▶ About this exercise
Copy the text of every row below line for line, changing nothing. Leave the pictures out of your answer.

▶ The data

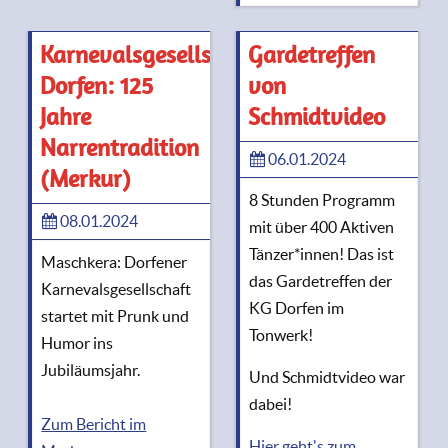
Karnevalsgesellschaft
Gardetreffen
Dorfen: 125
von
Jahre
Schmidtvideo
Narrentradition
06.01.2024
(Merkur)
8 Stunden Programm
08.01.2024
mit über 400 Aktiven
Tänzer*innen! Das ist
Maschkera: Dorfener
das Gardetreffen der
Karnevalsgesellschaft
KG Dorfen im
startet mit Prunk und
Tonwerk!
Humor ins
Jubiläumsjahr.
Und Schmidtvideo war
dabei!
Zum Bericht im
Hier geht's zum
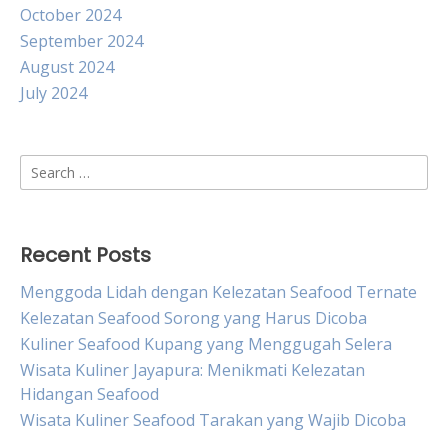
October 2024
September 2024
August 2024
July 2024
Search
for:
Recent Posts
Menggoda Lidah dengan Kelezatan Seafood Ternate
Kelezatan Seafood Sorong yang Harus Dicoba
Kuliner Seafood Kupang yang Menggugah Selera
Wisata Kuliner Jayapura: Menikmati Kelezatan
Hidangan Seafood
Wisata Kuliner Seafood Tarakan yang Wajib Dicoba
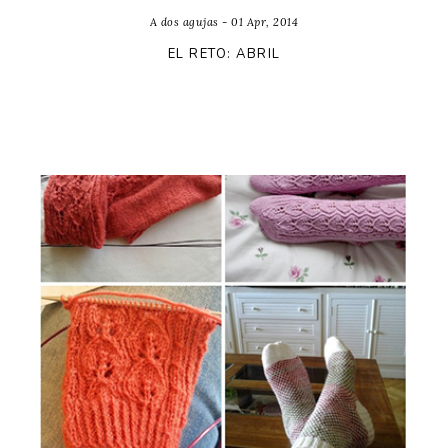
A dos agujas - 01 Apr, 2014
EL RETO: ABRIL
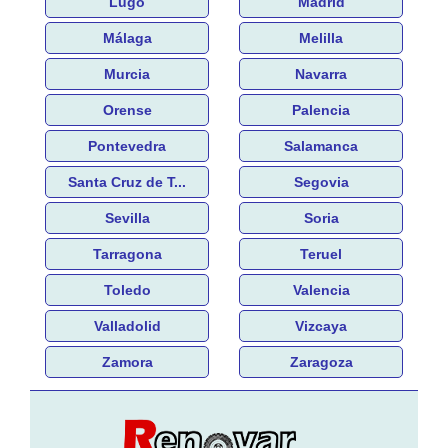
Lugo
Madrid
Málaga
Melilla
Murcia
Navarra
Orense
Palencia
Pontevedra
Salamanca
Santa Cruz de T...
Segovia
Sevilla
Soria
Tarragona
Teruel
Toledo
Valencia
Valladolid
Vizcaya
Zamora
Zaragoza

▶ Response to the task
Karnevalsgesellschaft
Gardetreffen
Dorfen: 125
von
Jahre
Schmidtvideo
Narrentradition
06.01.2024
(Merkur)
8 Stunden Programm
08.01.2024
mit über 400 Aktiven
Tänzer*innen! Das ist
Maschkera: Dorfener
das Gardetreffen der
Karnevalsgesellschaft
KG Dorfen im
startet mit Prunk und
Tonwerk!
Humor ins
Jubiläumsjahr.
Und Schmidtvideo war
dabei!
Zum Bericht im
Hier geht's zum
October 2024
September 2024
August 2024
July 2024
Search
for:
Recent Posts
Menggoda Lidah dengan Kelezatan Seafood Ternate
Kelezatan Seafood Sorong yang Harus Dicoba
Kuliner Seafood Kupang yang Menggugah Selera
Wisata Kuliner Jayapura: Menikmati Kelezatan
Hidangan Seafood
Wisata Kuliner Seafood Tarakan yang Wajib Dicoba
A dos agujas - 01 Apr, 2014
EL RETO: ABRIL
Lugo
Madrid
Málaga
Melilla
Murcia
Navarra
Orense
Palencia
Pontevedra
Salamanca
Santa Cruz de T...
Segovia
Sevilla
Soria
Tarragona
Teruel
Toledo
Valencia
Valladolid
Vizcaya
Zamora
Zaragoza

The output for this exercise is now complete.